The invitees will be asked to “hammer out…a working list of transit improvements for the corridor,” Able said. A public meeting will follow to gather reactions and input.

EOT will not only play host at the meeting. “We’ll certainly present some ideas,” Able said, adding that they would be MBTA proposals. EOT oversees the MBTA.

The MBTA “temporarily” suspended the trolley service in 1985. The 39 bus acts as a replacement in the corridor, though it parallels the remaining part of the Green Line’s E Branch for most of its route. In JP, the trolley used to run down S. Huntington Avenue and Centre and South streets.

Trolley restoration was one of several transit projects EOT was required to complete as environmental mitigation under a previous CLF lawsuit. After years of debate and court battles, EOT in 2004 announced that it would simply rewrite environmental regulations so it no longer had to do the trolley restoration, among other projects. It did so, though federal approval is still required and pending.

The CLF filed a new suit in 2005, but agreed to settle it, with the current public process as part of the settlement.

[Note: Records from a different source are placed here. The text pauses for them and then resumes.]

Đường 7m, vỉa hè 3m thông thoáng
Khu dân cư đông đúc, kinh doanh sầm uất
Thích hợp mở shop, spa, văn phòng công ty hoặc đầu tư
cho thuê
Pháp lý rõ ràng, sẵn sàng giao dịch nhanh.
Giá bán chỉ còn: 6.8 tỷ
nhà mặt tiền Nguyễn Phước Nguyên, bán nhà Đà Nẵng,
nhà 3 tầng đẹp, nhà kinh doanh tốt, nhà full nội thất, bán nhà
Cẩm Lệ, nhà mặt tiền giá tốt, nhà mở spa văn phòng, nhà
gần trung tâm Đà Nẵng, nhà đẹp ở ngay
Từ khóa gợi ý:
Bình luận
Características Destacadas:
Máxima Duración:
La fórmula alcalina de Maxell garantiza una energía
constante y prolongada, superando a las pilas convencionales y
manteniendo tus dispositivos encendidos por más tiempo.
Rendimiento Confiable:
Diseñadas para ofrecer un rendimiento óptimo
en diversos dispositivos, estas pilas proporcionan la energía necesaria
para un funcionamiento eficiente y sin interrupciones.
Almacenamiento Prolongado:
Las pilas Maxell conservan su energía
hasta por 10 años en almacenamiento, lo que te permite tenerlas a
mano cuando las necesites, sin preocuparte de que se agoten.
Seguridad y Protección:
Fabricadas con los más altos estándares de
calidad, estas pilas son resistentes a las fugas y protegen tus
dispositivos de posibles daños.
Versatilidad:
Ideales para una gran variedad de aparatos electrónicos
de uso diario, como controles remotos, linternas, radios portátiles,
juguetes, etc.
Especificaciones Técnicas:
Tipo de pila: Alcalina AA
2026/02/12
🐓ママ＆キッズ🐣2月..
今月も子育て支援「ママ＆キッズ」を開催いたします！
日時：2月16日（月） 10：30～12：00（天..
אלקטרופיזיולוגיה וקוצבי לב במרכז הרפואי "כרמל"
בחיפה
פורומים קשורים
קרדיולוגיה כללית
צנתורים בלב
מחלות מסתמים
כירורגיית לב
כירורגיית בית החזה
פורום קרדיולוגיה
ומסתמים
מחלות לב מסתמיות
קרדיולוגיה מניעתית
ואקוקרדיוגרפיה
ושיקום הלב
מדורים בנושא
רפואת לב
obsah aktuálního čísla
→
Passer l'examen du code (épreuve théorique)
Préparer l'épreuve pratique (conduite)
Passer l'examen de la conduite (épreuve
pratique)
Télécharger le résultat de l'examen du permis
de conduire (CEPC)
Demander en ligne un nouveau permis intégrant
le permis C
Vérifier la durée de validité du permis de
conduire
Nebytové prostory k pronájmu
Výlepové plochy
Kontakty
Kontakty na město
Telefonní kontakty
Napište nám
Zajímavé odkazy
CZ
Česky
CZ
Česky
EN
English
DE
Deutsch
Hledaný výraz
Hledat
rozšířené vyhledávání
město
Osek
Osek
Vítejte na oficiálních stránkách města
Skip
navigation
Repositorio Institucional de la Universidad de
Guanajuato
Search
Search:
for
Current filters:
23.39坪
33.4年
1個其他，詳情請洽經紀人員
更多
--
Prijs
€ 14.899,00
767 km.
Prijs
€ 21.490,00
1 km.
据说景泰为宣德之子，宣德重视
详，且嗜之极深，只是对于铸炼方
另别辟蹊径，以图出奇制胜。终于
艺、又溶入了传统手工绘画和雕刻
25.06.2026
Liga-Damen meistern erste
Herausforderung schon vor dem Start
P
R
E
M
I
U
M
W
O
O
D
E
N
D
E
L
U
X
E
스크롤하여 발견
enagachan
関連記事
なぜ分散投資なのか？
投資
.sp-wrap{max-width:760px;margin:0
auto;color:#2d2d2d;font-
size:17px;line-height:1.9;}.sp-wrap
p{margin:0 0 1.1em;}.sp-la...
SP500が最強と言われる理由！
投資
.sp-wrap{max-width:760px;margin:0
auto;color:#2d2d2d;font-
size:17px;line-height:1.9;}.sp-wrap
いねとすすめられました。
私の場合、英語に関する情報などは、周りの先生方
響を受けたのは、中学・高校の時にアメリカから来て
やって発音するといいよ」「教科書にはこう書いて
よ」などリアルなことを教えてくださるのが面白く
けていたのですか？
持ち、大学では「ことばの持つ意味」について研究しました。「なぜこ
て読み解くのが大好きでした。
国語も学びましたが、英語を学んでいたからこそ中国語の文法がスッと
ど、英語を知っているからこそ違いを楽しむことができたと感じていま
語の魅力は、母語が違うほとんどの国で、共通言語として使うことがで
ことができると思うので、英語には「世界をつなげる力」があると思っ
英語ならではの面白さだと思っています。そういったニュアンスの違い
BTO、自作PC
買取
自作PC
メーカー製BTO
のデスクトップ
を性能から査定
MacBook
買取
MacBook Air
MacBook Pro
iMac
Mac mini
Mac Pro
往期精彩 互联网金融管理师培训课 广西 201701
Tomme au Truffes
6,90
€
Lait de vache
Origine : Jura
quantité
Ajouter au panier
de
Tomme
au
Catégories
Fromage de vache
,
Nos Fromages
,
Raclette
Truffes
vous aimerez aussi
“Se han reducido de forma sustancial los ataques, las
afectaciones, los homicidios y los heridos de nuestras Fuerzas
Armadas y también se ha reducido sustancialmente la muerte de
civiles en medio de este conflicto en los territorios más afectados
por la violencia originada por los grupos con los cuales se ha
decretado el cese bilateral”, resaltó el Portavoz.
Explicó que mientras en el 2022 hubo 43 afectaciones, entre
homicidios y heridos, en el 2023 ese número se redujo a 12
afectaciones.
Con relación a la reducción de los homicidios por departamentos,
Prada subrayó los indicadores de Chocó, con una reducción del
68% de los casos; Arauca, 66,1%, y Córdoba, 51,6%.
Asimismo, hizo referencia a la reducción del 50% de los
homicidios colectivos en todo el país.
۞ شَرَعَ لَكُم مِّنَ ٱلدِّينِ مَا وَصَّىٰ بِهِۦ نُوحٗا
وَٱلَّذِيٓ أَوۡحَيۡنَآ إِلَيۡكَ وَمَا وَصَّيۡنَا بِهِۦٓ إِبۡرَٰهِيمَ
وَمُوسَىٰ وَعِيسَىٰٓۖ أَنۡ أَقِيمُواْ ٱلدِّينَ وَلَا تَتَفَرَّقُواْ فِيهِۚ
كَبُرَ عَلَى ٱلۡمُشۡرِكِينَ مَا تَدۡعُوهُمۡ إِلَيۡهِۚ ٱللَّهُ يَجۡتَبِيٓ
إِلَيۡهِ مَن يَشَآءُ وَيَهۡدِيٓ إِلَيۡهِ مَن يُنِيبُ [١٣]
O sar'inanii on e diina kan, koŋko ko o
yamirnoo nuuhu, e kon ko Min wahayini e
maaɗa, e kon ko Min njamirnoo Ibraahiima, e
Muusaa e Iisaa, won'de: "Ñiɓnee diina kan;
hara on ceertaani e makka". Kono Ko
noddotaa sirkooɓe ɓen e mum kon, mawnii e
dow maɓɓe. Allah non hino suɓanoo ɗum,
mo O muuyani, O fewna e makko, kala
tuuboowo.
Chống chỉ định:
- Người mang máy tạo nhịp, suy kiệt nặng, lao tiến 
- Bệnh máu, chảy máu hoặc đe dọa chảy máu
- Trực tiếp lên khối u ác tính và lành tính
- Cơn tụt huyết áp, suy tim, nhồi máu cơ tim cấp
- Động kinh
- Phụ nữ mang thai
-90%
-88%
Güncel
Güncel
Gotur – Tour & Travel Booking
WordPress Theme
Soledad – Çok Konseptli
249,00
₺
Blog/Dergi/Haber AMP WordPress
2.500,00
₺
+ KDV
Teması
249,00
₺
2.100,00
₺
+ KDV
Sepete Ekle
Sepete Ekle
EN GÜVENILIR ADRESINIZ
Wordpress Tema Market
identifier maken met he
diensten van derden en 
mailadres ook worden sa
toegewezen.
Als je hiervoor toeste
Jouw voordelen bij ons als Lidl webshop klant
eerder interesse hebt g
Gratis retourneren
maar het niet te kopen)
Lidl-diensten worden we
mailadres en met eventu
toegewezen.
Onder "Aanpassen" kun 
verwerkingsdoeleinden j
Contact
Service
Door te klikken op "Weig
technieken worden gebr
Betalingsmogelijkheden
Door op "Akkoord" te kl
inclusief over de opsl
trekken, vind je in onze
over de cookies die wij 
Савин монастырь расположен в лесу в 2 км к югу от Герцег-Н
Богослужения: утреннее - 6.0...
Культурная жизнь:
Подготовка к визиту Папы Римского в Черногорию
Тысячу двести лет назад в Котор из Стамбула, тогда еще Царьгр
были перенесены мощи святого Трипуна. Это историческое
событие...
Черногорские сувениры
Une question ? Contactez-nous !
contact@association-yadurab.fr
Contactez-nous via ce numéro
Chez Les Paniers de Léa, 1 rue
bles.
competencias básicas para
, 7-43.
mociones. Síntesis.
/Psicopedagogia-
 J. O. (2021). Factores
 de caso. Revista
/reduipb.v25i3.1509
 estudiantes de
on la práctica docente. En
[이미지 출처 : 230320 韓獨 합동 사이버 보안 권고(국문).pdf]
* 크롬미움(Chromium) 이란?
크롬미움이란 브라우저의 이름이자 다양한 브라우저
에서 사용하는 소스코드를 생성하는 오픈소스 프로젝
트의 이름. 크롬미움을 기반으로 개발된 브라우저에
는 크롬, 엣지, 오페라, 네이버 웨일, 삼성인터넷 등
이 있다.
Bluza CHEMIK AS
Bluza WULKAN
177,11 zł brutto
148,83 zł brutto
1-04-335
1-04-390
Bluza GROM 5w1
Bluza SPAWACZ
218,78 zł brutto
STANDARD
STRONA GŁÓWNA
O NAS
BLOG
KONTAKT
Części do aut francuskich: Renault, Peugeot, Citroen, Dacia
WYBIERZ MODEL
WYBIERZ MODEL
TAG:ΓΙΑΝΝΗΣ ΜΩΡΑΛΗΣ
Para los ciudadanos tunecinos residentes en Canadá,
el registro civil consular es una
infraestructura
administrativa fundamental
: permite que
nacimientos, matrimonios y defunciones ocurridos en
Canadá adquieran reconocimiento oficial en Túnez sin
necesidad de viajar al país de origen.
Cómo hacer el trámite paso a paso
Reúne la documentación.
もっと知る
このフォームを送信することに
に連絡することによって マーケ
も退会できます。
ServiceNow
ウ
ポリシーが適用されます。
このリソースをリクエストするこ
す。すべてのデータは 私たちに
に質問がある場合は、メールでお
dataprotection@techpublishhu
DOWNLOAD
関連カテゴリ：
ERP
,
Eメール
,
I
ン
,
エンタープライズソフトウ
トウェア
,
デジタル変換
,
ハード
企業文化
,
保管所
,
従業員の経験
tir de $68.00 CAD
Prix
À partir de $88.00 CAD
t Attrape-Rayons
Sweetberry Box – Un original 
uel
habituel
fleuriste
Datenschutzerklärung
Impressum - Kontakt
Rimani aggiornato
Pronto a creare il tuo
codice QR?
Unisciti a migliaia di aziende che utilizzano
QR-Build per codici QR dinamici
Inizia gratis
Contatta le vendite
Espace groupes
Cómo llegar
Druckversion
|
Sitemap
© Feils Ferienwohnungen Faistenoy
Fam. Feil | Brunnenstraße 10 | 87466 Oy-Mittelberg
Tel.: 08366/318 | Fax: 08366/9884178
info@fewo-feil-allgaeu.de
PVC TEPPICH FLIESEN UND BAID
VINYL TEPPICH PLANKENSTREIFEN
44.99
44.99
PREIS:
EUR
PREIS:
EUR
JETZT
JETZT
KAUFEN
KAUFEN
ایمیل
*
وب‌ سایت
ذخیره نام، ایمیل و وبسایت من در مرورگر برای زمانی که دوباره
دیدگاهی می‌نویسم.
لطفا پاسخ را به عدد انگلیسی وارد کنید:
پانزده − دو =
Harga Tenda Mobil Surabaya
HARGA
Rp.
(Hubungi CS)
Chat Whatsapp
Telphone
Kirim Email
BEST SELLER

The Arborway Committee, a group of local pro-trolley activists, filed its own lawsuit seeking trolley restoration, which is still pending.

Differences of opinion remain strong and clear between pro-trolley activists and pro-bus activists such as the local Better Transit Without Trolleys. However, in recent months, there appeared to be some agreement among all parties that 39 bus improvements and paving over the old trolley tracks on Centre and South streets were good ideas for at least the short term.